Both in the announcement by Kh. Kamaluddin, and the request reproduced above, it has been held that a pledge of bai'at
at the hand of Hazrat Khalifatul Masih would be binding on all members of the Ahmadiyya Movement, now in the fold, and those who join the Movement in the future. Mr. Faruqi, therefore, has no basis when he says that the taking of bai'at
for Ahmadies who had given the pledge to the Promised Messiah, in his lifetime, was not held necessary.

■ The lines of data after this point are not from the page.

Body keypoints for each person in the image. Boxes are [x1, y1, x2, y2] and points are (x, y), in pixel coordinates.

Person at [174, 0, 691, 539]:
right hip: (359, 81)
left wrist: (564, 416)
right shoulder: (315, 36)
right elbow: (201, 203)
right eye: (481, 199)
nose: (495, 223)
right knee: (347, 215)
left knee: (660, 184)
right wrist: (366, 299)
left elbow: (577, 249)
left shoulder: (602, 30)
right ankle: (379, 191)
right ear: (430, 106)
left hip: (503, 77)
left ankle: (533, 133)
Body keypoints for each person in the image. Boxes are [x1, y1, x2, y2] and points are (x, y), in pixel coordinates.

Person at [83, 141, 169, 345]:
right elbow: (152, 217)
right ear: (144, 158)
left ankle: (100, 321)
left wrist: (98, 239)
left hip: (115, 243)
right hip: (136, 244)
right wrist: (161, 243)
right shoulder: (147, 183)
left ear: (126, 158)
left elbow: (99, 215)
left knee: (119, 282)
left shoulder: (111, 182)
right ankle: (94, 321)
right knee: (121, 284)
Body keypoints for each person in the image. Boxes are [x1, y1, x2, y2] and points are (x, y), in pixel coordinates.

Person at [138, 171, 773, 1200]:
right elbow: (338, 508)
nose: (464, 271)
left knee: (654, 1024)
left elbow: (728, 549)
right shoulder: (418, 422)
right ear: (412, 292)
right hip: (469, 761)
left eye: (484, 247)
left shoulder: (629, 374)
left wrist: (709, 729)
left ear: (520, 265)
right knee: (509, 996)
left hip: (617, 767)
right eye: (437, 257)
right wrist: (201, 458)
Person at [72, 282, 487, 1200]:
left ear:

Therefore, when the first Khilafat became established in the Jama'at, and all members of the Movement, old and new, gave the pledge of loyalty and devotion to Hazrat Khalifatul Masih I, there came into existence a precedence, and pattern, to be followed when Hazrat Khalifatul Masih I passed away from this world, and the Second Khalifa had to be elected. On this occasion, those who did not yield the pledge of bai'at
to Hazrat Khalifatul Masih II, and went off to Lahore, to create there a new Anjuman, and a Centre for their activity, in fairness and justice, they had no right to do this because an Anjuman founded by the Promised Messiah himself was present in Qadian, the Centre of the Community. Besides, the Sadr Anjuman Ahmadiyya which was present at the time of the Promised Messiah could not be held a Successor of the Promised Messiah, in the sense and meaning of Qudrat-i-Thania, because with respect to the Qudrat-i-Thania
the Promised Messiah has written quite categorically that it could not, and would not come while he himself was present in this world in flesh and blood. This position belonged to Hazrat Khalifatul Masih I, and to Hazrat Khalifatul Masih II, after the death of the first Khalifa.

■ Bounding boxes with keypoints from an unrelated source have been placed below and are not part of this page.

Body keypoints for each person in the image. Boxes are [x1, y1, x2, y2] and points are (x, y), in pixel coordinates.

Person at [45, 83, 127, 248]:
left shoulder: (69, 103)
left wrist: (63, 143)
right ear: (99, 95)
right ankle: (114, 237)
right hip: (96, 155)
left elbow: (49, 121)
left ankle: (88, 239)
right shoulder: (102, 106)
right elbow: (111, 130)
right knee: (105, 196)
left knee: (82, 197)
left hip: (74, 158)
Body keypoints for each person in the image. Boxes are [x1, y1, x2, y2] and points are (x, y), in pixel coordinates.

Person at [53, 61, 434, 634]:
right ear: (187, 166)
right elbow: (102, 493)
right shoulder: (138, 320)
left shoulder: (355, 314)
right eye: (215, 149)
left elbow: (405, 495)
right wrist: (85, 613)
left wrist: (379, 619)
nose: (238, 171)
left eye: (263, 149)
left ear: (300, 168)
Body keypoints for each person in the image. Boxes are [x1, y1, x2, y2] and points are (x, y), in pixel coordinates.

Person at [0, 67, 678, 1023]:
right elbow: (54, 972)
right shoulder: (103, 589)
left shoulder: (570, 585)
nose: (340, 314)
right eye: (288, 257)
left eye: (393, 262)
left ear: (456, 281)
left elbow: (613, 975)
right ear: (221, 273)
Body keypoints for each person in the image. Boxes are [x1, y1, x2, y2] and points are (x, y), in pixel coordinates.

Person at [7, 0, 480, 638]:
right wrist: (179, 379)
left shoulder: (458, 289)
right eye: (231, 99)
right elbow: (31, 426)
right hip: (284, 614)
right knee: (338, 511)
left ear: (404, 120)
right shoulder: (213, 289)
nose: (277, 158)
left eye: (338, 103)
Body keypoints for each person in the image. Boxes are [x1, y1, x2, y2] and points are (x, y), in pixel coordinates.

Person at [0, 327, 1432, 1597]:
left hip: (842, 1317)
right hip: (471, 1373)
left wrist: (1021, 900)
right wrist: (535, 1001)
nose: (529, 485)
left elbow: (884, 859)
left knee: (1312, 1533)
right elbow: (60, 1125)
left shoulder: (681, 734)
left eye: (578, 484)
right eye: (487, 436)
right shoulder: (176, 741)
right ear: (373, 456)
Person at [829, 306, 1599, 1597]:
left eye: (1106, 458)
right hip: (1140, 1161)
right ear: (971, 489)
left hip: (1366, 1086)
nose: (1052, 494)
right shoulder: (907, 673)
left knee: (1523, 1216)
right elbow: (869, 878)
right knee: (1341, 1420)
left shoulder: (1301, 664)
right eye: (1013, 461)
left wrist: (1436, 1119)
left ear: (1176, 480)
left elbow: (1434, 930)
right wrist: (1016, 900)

Mr. Faruqi, quite arbitrarily, has applied the Ilham
"Count this work, this affair, at the head of Three Centuries", to the Muslih Mau'ud. There is no justification for this. In Tazkira, second edition, pages 764 and 833, there is no note on this Ilham
that it applies to the Muslih Mau'ud. On the other hand, the Promised Messiah set a clear time limit of nine years for the birth of the son destined to be the Muslih Mau'ud.

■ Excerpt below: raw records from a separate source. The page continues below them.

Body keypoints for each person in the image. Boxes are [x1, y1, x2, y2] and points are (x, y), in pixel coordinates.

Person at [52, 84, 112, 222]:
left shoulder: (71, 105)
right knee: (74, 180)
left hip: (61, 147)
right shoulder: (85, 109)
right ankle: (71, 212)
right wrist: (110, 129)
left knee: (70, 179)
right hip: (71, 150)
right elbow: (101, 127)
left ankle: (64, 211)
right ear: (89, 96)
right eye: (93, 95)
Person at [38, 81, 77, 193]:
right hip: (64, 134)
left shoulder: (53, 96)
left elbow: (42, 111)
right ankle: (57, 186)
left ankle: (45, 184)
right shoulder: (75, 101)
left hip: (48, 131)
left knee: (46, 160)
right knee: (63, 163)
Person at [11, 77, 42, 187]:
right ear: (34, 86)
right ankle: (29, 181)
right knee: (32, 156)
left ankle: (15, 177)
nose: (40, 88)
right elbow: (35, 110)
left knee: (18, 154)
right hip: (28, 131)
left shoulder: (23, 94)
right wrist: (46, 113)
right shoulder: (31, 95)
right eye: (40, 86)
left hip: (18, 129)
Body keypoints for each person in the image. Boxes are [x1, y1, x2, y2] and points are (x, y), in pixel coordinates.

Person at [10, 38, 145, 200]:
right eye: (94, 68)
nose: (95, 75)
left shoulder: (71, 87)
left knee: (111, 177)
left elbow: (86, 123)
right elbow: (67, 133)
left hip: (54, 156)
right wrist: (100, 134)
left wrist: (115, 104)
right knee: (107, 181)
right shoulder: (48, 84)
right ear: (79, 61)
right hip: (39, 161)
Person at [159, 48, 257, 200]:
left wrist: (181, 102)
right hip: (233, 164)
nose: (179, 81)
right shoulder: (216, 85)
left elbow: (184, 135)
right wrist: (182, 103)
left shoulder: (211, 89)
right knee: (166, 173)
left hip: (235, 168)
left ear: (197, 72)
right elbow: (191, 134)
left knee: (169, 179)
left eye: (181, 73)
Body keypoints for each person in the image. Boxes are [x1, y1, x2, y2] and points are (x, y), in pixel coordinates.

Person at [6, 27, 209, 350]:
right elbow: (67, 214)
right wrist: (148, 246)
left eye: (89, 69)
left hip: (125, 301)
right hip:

Without doubt, one manifestation of the Qudrat-i-Thania
is the Muslih Mau'ud
as well, for whom it was necessary that he should be Sahib-i-Ilham, i.e. one to whom Ilham
came from the Lord God. But Promised Messiah has nowhere given indication that he would be a Mamur, i.e. specifically ordained by the Lord for a specifically appointed mission; nor did the Promised Messiah ever visualised him as such. If he had visualised him as a Mamur
from Allah, he would not have held that he would be one of the sons he had been blessed with a stalwart of the Lord, endowed with the qualities of a Messiah (vide Tiryaqul Qolub, page 14). Instead, the Promised Messiah would have said that he would come in the 4th century, since his own period of Mamuriat
extended to three centuries. Thus we find that the Ilham
"Count this affair at the head of three centuries" only meant that the period of his own Mamuriat
comprised a period of three hundred years - not that the advent of the Promised Muslih
would take place after three hundred years, since, according to Allah's promise, his birth was to take place within nine years.